Ok, a mis-transcript is a valid concern. And it more and more looks like one : /
Yeah, I've found the original quote:
Devinder Kumar said:
...we projected earlier this year that we would have at least one to two semi-custom design wins and Im pleased to report that we have those design wins, the work to design the products that has already started, the contract assigned and those parts get introduced in 2016.
[...]
Im not going to give too much detail. Ill say that one is x86 and one is ARM, and atleast one will be on gaming, right. But thats about as much as you going to get out me today, because the customers from the standpoint to be fair to them. It is their product. They launch it.
(Link)
So either one or both of their late 2014 semi-custom wins are gaming devices, and then there's I believe another semi-custom win in 2015 which they haven't commented as much on. For all we know they could all be games consoles at this point.
An HPC part could, but in practice, those looking for HPC server parts tend to go with stand-alone GPUs. Because if your workload maps well to GPGPU, then going with larger GPUs over smaller ones normally pays back in efficiency - larger GPUs have better FLOP/Watt ratings. That's just the norm though, exceptions can occur.
True, but integrating CPU, GPU and RAM on a single package may have advantages of its own, for example by removing the PCIe bottleneck and allowing both CPU and GPGPU code to operate on the same HBM pool.
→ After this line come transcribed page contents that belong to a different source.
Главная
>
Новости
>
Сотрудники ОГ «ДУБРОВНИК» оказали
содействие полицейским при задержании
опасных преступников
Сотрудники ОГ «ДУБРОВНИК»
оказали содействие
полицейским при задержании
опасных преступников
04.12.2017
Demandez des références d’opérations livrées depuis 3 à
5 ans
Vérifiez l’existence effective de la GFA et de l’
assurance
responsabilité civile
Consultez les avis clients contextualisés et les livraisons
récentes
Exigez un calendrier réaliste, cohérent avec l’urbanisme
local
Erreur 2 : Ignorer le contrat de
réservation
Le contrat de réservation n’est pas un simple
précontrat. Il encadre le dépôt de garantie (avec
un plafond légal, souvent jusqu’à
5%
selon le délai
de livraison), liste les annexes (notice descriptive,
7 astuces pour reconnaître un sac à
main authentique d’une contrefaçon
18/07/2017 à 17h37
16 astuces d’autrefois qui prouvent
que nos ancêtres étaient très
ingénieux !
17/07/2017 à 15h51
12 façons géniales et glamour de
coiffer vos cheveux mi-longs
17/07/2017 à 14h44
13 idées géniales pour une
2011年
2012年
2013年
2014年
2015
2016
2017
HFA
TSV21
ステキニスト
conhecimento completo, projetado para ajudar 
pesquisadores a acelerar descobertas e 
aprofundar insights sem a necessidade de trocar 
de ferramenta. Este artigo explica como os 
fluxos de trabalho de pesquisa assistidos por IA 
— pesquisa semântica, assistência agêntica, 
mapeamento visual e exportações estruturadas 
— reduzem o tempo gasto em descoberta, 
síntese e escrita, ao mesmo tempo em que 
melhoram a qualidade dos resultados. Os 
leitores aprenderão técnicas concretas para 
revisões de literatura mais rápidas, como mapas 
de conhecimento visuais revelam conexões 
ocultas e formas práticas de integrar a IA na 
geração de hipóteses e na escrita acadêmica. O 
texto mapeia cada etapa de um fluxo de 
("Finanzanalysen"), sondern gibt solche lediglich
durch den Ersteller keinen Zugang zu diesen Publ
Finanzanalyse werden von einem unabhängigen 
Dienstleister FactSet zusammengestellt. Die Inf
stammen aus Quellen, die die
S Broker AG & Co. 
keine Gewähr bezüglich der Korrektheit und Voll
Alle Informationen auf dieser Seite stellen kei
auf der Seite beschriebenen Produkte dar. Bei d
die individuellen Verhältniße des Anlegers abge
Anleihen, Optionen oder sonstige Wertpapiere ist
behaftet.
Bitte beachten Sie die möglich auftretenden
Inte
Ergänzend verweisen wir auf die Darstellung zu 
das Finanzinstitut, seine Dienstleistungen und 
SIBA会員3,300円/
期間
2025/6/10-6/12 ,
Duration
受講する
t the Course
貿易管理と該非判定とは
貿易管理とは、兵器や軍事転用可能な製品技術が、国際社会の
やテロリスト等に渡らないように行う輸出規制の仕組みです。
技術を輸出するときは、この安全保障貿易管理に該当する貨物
You could also substantially increase node density and simplify cooling. I could see situations where this kind of approach may be suitable, such as simulations which are only partially suited to GPGPU and where CPU-GPU data transfers are a bottleneck. I don't know how typical this is, but given than Nvidia have developed NVLink as a replacement for PCIe in HPC it's obviously an issue in some cases. Considering that PCIe v3 provides about 16GB/s on an x16 interface, and NVLink provides 80-192GB/s (from Nvidia's 5-12x claim), having a shared 1024GB/s interface to a common memory pool may be advantageous in some situations where you would otherwise be writing back and forth a huge amount of memory between CPU and GPU.
That said, I'm more than willing to admit that I'm even less qualified to talk about this than I am for the rest of my contributions to this thread. I took a short module related to HPC in college, but they don't let undergrads play with the supercomputers, and we never even got so far as GPU-accelerated HPC, let alone the potential bottlenecks inherent for different GPGPU workloads.